The craft of building Shaker furniture became a core business of the New Lebanon Shaker community in the 1860s. Works from this particular community would come to represent furniture built by all Shaker communities and craftsmen.
The design of historic and authentic Shaker furniture is usually described as minimalist. So acclaimed is the craftsmanship and design that work by the “believers” is permanently on display in the Shaker Retiring Room at the Metropolitan Museum of Art in New York City, which is regarded as the finest collection of Shaker furniture and textiles in the world.
All Shaker furniture was constructed with functional form and proportion. Inlays, carvings, metal pulls and veneers are noticeably absent from authentic Shaker furniture. To increase the functionality and retain the distinctive proportions, Shaker cabinetmakers fashioned asymmetrical drawers and multi-purpose forms that added visual interest but by all standards, this furniture is plain.

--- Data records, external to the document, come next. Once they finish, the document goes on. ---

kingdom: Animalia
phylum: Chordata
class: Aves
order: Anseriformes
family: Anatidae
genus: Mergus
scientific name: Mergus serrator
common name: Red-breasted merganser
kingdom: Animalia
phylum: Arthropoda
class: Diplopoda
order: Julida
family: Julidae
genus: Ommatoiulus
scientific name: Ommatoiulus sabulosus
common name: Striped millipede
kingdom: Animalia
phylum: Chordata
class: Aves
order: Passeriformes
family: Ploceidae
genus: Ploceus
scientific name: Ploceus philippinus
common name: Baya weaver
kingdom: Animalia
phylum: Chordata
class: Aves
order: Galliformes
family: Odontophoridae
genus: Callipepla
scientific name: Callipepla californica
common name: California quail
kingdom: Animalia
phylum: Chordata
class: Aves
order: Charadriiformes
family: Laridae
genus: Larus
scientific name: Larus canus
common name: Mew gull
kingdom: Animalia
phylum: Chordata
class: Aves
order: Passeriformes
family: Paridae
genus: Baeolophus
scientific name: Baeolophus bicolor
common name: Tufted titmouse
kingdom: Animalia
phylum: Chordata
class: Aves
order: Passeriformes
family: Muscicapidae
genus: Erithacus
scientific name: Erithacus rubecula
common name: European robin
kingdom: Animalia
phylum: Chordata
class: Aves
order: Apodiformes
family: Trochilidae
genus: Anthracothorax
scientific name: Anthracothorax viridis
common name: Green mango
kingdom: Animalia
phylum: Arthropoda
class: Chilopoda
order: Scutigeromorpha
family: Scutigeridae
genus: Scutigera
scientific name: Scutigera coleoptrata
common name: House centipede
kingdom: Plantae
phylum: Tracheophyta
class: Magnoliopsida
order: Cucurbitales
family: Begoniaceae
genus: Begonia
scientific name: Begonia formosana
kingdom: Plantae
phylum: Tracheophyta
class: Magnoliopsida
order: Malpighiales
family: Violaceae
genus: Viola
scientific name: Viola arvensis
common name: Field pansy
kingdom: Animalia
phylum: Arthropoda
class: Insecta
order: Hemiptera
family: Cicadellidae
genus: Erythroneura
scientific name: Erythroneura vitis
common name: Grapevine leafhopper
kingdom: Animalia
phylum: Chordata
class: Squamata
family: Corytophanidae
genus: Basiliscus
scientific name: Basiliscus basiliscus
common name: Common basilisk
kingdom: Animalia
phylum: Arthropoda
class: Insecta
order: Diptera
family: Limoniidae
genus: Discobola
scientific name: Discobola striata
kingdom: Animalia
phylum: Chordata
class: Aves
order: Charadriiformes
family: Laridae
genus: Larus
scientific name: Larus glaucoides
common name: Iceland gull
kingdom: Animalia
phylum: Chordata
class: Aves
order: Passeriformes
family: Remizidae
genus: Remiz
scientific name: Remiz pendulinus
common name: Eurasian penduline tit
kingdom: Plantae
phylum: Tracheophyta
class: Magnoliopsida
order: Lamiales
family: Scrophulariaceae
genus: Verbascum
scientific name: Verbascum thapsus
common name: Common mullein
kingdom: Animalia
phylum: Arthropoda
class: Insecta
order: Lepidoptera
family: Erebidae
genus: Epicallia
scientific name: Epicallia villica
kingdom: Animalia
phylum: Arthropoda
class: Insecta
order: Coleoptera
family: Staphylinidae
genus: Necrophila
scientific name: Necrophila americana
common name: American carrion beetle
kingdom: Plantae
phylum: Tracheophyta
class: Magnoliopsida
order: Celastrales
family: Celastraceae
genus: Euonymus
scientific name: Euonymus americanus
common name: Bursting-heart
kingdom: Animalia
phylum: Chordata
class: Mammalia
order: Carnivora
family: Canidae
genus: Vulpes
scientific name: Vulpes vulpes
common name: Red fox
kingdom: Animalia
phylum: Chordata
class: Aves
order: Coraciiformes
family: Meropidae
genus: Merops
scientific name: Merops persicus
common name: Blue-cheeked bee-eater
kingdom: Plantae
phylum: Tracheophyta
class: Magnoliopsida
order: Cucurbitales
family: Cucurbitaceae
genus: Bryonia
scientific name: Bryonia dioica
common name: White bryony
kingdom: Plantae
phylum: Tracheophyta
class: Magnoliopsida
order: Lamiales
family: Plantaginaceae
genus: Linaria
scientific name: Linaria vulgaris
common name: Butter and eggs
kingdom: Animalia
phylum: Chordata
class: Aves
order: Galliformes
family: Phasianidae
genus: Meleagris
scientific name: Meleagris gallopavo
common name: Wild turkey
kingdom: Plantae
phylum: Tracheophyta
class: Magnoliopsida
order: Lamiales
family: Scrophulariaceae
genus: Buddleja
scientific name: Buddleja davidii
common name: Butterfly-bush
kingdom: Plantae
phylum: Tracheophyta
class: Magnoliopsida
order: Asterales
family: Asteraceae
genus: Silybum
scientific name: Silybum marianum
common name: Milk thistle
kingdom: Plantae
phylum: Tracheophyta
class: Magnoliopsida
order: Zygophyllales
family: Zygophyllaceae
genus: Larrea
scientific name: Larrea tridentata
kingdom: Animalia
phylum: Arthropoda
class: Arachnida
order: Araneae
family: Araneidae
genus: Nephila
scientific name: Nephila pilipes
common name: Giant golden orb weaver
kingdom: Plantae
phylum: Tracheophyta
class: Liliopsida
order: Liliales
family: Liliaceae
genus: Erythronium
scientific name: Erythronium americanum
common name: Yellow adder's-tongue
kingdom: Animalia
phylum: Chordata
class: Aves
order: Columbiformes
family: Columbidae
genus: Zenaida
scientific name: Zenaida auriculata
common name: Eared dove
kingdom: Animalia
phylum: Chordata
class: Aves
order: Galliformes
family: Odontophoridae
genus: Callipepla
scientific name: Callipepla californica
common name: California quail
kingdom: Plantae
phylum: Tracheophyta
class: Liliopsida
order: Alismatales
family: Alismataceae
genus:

The commitment to simplicity, utility and honesty in Shaker furniture was intentional and steadfast. To view the “ladder back” or turned post chairs, can be intimidating by what appears to be such a straightforward or “honest” design. Shaker chairs look uncomfortable but the utility of the design is actually surprisingly appealing. The design was easy to duplicate so woven seats were produced quickly and put to work soon as completed.
Shaker tables, chairs, rocking chairs and cabinets remain in strong demand today. Modern furniture manufacturers emulate the style, with the works less-often composed of cherry, maple or pine lumber the way original Shaker furniture was built. The influence of Shaker cabinetmakers is still felt in modern design in number of ways, including the simplistic approach.
The United Society of Believers in Christ’s Second Appearing still represent one of the most intriguing experiments in communal living in American history. The only surviving sect is in Sabbathday Lake, Maine. In the mid-19th century, this Protestant sect had more than 6,000 members spread across 18 communities ranging from Maine in the north to Kentucky in the south. The largest and most influential community was settled in New Lebanon, New York, and existed from 1787 until 1947 with very few changes in living style.
The communities were totally self-sufficient. They not only made their own furniture but also planted what they ate, built their own housing and community buildings and manufactured their own tools. In fact, authentic Shaker tools are also highly valuable.
Shakers settled in the colonies from England beginning in 1774. The original settlers were led by Ann Lee. The term Shaker evolved from the dance techniques used by the followers who had a penchant for ecstatic movements during their dance.
The group lived under a strict code of conduct and their goods reflected this lifestyle. Their behaviour, attire and domestic environments were as plain as could be. As straightforward as the culture was, it should not be surprising that they were equally progressive. They recognised racial and sexual equality. As celibacy was part of the faith, many communities had to recruit members from outside to sustain the culture long-term.
The important fact about Shakers and their furniture and lifestyle was that honesty, utility and simplicity reigned supreme. In order to sustain this in their furniture, Shaker cabinetmakers were both creative and innovative in their designs.